8. bis 24. August 2010
Die letzten Berge

Unsere Hütte
Als wir heute erwachten und das Zelt verließen, war um uns herum alles im Nebel, die umliegenden Berge und Täler nicht zu sehen. Kalt war es dazu auch noch, also wurde erstal wieder ein Feuerchen geschürt, was auch ganz gut klappte. Nach dem Frühstück ging es dann auf zur letzten anstrengenden Etappe.
Schneller als erwartet erreichten wir das "Besucher-Zenturm" des Nationalparks. Dort gibt es ein kleines Hotel und ein Restaurant mit Bar, wo wir erstmal einen Kaffee tranken und den Blog-Eintrag für den letzten Tag nachholten (kein Empfang gestern). Dann ging plötzlich wieder nix mehr mit Internet und es trudelte eine SMS ein, mit dem Hinweis, ich hätte das Kostenlimit für Datenroaming im Ausland erreicht und eine Telefonnummer, die ich doch anrufen sollte, wenn ich es weiter nutzen möchte (Danke, liebe, fürsorgliche EU ;-) ).
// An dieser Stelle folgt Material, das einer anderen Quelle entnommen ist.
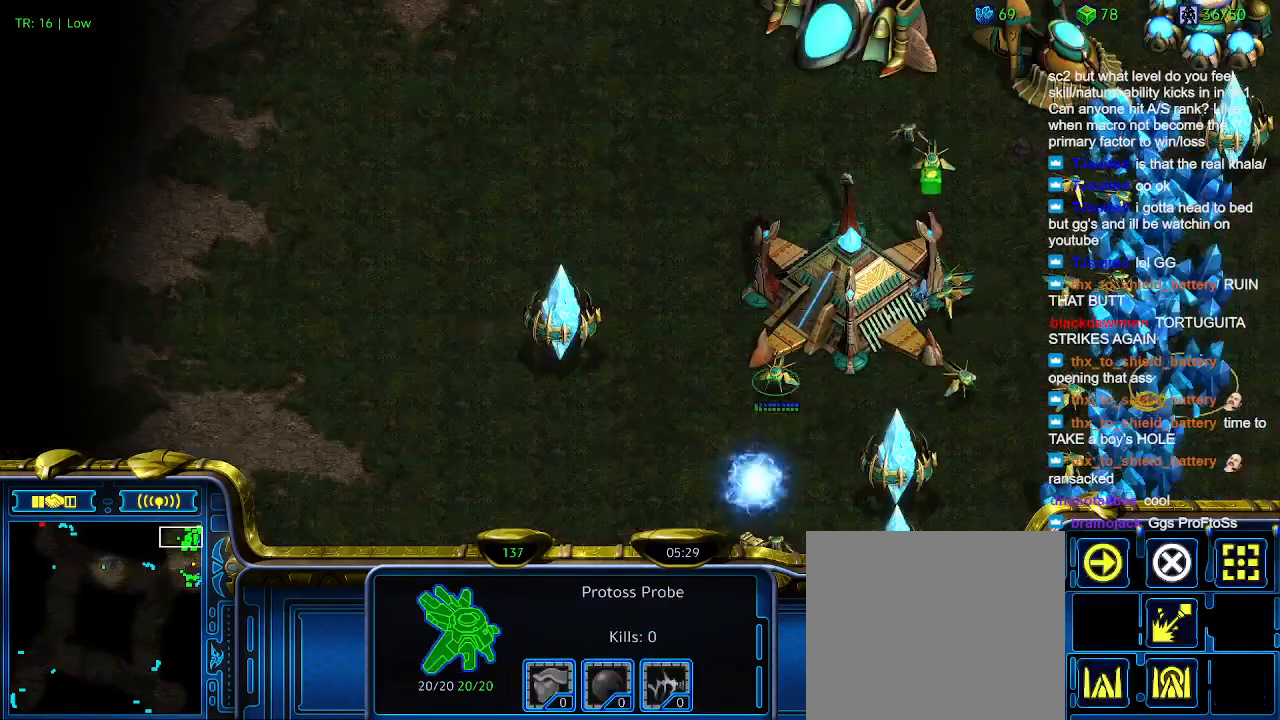
{"keys": [], "events": [[333, "5", "down"], [433, "5", "up"]]}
Dort erreichte ich dann eine nette Dame, die mir mitteilte, dass die zuständige Stelle nur werktags von 9-18 Uhr besetzt ist... super. Also erst morgen wieder Internet, aber zum Glück haben wir ja noch ein paar Handys dabei ;-)
Da der Tag noch jung war, haben wir gleich noch 5 km mehr in Angriff genommen, nach denen wir eine kleine Hütte nahe des Berges "Mäntyrova" erreichten, wo wir die Nacht verbringen werden. Die Hütte ist sehr gut ausgestattet, u. a. auch mit einem kleinen Gasherd, den wir gleich für die Zubereitung unseres Abendessens nutzten. Der Gasherd hat allerdings etwas mehr Power als unser kleiner Campingkocher, also sind gleich mal die Salami und die Zwiebelchen angebrannt, was wiederum den in der Hütte installierten Rauchmelder dazu veranlasste einen ohrenbetäubenden Lärm von sich zu geben. Erst Batterieentzug brachte ihn zum Schweigen (nach Abzug des Qualmes haben wir sie natürlich wieder angeschlossen).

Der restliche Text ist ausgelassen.